WHAT YOU HAVE TO DO —
Print the entries below in their entirety, exactly as they are written.

SUPPLIED ENTRIES —
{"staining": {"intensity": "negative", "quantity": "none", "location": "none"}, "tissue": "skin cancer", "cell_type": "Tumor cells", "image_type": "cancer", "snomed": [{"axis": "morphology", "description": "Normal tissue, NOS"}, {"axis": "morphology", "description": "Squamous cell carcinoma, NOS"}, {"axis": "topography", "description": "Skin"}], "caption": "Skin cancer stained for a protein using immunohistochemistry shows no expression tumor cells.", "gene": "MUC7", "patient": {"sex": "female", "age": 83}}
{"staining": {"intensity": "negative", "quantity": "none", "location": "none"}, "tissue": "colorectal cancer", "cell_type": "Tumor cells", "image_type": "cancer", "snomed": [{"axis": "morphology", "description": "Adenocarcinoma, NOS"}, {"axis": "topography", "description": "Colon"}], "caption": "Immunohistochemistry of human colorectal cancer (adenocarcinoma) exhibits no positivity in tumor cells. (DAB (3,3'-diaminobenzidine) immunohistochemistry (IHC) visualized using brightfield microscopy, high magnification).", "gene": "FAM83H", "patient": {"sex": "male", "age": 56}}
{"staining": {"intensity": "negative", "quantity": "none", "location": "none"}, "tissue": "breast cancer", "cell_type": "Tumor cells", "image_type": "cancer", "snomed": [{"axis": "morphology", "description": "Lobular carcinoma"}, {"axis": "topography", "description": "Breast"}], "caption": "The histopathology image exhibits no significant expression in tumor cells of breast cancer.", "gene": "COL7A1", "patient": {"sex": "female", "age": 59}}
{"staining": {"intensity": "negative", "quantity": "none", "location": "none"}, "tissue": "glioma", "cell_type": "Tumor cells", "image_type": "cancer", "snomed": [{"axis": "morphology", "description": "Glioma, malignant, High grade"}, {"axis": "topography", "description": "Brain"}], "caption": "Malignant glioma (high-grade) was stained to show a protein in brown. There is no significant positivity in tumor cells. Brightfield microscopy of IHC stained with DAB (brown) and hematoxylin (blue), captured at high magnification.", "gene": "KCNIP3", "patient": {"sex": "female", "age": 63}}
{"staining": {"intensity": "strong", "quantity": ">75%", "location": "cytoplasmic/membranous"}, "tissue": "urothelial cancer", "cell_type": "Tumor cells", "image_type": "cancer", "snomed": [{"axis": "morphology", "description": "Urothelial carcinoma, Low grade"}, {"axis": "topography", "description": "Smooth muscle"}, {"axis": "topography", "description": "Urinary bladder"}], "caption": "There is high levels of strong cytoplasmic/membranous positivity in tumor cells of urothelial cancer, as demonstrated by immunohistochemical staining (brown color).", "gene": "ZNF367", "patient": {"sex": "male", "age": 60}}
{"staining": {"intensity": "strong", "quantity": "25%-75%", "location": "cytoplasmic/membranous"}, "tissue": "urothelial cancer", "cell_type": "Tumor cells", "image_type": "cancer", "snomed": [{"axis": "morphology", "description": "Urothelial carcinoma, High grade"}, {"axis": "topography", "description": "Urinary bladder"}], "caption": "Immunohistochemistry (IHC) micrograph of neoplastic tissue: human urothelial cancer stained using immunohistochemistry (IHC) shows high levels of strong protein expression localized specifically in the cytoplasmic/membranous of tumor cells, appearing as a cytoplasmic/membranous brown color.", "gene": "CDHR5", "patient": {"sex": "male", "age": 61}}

ANSWER BOX —
{"staining": {"intensity": "negative", "quantity": "none", "location": "none"}, "tissue": "skin cancer", "cell_type": "Tumor cells", "image_type": "cancer", "snomed": [{"axis": "morphology", "description": "Normal tissue, NOS"}, {"axis": "morphology", "description": "Squamous cell carcinoma, NOS"}, {"axis": "topography", "description": "Skin"}], "caption": "Skin cancer stained for a protein using immunohistochemistry shows no expression tumor cells.", "gene": "MUC7", "patient": {"sex": "female", "age": 83}}
{"staining": {"intensity": "negative", "quantity": "none", "location": "none"}, "tissue": "colorectal cancer", "cell_type": "Tumor cells", "image_type": "cancer", "snomed": [{"axis": "morphology", "description": "Adenocarcinoma, NOS"}, {"axis": "topography", "description": "Colon"}], "caption": "Immunohistochemistry of human colorectal cancer (adenocarcinoma) exhibits no positivity in tumor cells. (DAB (3,3'-diaminobenzidine) immunohistochemistry (IHC) visualized using brightfield microscopy, high magnification).", "gene": "FAM83H", "patient": {"sex": "male", "age": 56}}
{"staining": {"intensity": "negative", "quantity": "none", "location": "none"}, "tissue": "breast cancer", "cell_type": "Tumor cells", "image_type": "cancer", "snomed": [{"axis": "morphology", "description": "Lobular carcinoma"}, {"axis": "topography", "description": "Breast"}], "caption": "The histopathology image exhibits no significant expression in tumor cells of breast cancer.", "gene": "COL7A1", "patient": {"sex": "female", "age": 59}}
{"staining": {"intensity": "negative", "quantity": "none", "location": "none"}, "tissue": "glioma", "cell_type": "Tumor cells", "image_type": "cancer", "snomed": [{"axis": "morphology", "description": "Glioma, malignant, High grade"}, {"axis": "topography", "description": "Brain"}], "caption": "Malignant glioma (high-grade) was stained to show a protein in brown. There is no significant positivity in tumor cells. Brightfield microscopy of IHC stained with DAB (brown) and hematoxylin (blue), captured at high magnification.", "gene": "KCNIP3", "patient": {"sex": "female", "age": 63}}
{"staining": {"intensity": "strong", "quantity": ">75%", "location": "cytoplasmic/membranous"}, "tissue": "urothelial cancer", "cell_type": "Tumor cells", "image_type": "cancer", "snomed": [{"axis": "morphology", "description": "Urothelial carcinoma, Low grade"}, {"axis": "topography", "description": "Smooth muscle"}, {"axis": "topography", "description": "Urinary bladder"}], "caption": "There is high levels of strong cytoplasmic/membranous positivity in tumor cells of urothelial cancer, as demonstrated by immunohistochemical staining (brown color).", "gene": "ZNF367", "patient": {"sex": "male", "age": 60}}
{"staining": {"intensity": "strong", "quantity": "25%-75%", "location": "cytoplasmic/membranous"}, "tissue": "urothelial cancer", "cell_type": "Tumor cells", "image_type": "cancer", "snomed": [{"axis": "morphology", "description": "Urothelial carcinoma, High grade"}, {"axis": "topography", "description": "Urinary bladder"}], "caption": "Immunohistochemistry (IHC) micrograph of neoplastic tissue: human urothelial cancer stained using immunohistochemistry (IHC) shows high levels of strong protein expression localized specifically in the cytoplasmic/membranous of tumor cells, appearing as a cytoplasmic/membranous brown color.", "gene": "CDHR5", "patient": {"sex": "male", "age": 61}}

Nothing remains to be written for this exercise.